Copy whichever lines of the data hold the word "most".

Records contained in a dataset

■ ■ ■ ■

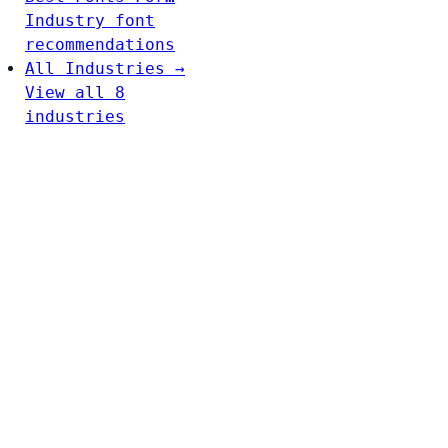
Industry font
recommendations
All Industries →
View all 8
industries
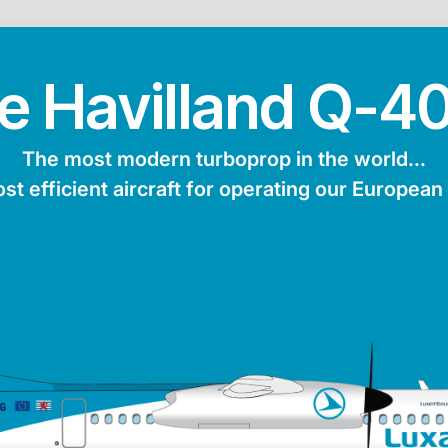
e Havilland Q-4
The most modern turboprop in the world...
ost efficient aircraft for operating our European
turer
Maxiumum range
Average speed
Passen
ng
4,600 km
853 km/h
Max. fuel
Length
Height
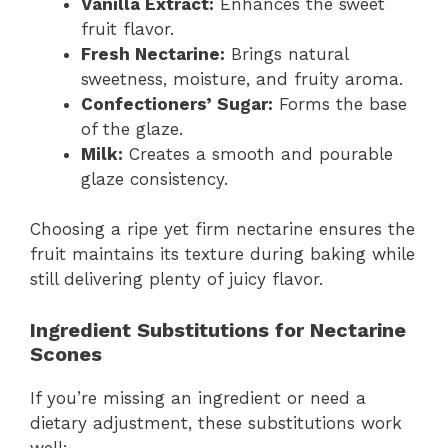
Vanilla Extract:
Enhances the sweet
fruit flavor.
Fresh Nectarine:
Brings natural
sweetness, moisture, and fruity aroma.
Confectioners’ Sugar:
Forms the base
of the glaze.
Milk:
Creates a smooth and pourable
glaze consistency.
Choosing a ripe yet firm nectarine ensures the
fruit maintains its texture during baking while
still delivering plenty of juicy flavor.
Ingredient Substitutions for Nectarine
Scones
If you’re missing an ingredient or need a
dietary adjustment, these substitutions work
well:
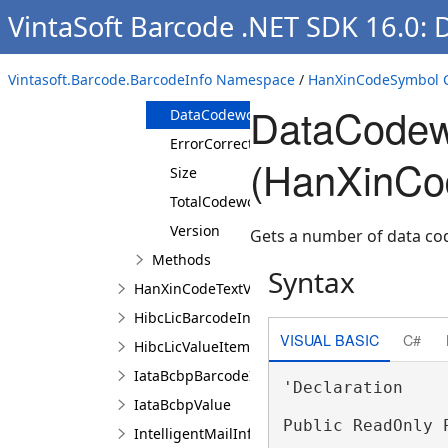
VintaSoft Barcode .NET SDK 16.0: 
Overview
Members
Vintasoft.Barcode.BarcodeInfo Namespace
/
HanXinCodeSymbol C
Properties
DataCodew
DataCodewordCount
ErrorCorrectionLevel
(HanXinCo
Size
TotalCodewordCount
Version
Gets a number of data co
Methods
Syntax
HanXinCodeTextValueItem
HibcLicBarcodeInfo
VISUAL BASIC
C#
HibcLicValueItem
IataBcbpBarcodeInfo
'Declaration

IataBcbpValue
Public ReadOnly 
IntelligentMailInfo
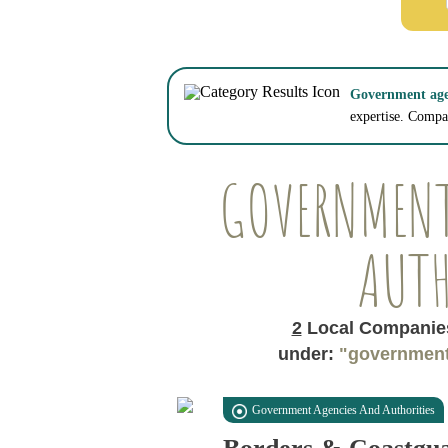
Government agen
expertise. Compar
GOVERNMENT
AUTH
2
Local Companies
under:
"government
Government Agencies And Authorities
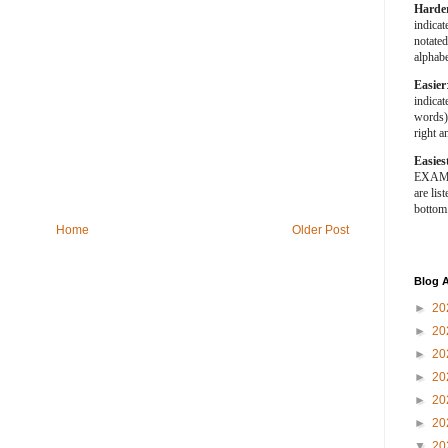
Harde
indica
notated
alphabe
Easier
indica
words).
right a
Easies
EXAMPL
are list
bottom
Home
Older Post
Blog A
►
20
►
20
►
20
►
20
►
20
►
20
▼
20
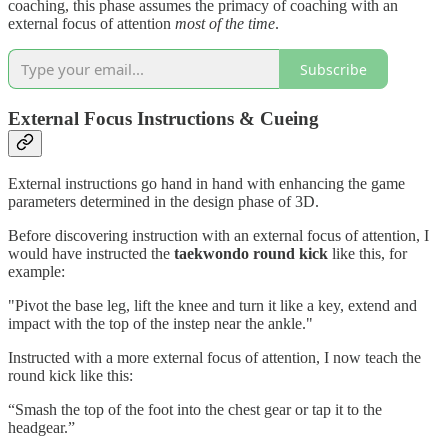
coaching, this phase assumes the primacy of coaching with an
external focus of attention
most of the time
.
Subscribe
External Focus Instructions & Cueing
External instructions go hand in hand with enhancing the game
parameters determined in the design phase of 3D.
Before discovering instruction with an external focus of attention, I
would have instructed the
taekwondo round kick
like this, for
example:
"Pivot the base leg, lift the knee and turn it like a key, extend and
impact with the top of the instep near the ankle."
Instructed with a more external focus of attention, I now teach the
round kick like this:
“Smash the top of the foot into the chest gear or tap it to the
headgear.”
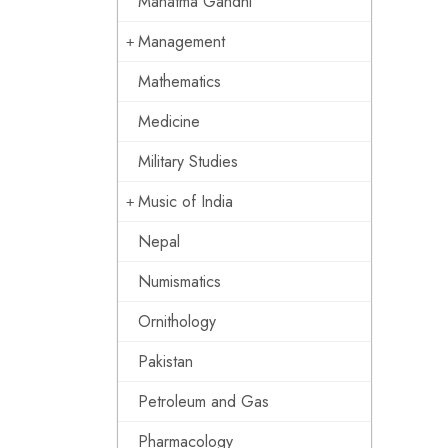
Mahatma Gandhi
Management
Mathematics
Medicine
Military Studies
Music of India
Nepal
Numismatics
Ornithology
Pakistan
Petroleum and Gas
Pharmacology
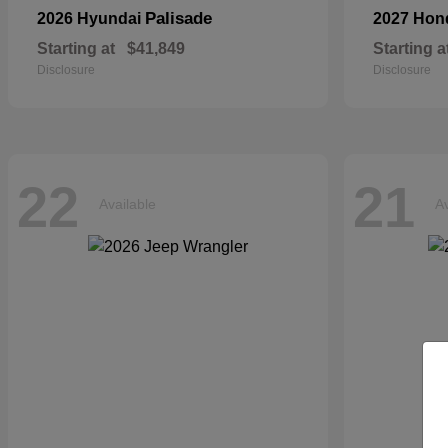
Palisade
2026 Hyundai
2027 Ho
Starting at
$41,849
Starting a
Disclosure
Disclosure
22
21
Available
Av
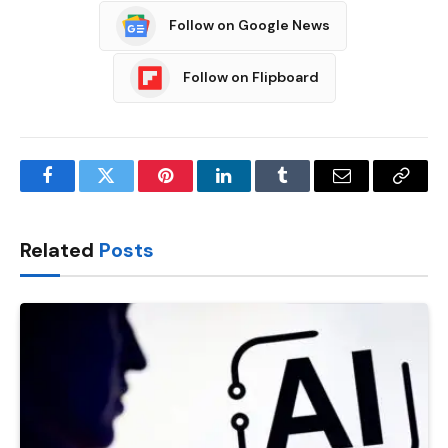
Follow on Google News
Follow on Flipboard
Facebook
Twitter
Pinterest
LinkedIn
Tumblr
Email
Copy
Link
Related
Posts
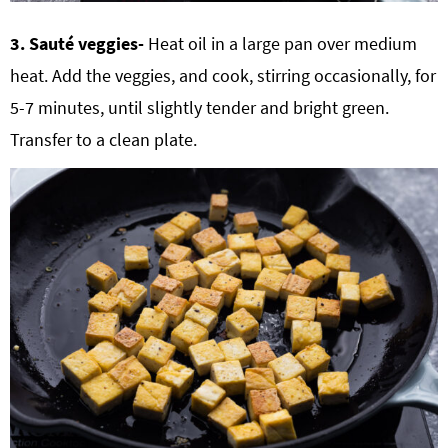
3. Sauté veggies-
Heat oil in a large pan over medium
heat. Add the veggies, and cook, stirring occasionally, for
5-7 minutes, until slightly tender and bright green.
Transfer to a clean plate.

■ ■ ■ ■

REPLY TO THE TASK:
The most modern turboprop in the world...
most of the time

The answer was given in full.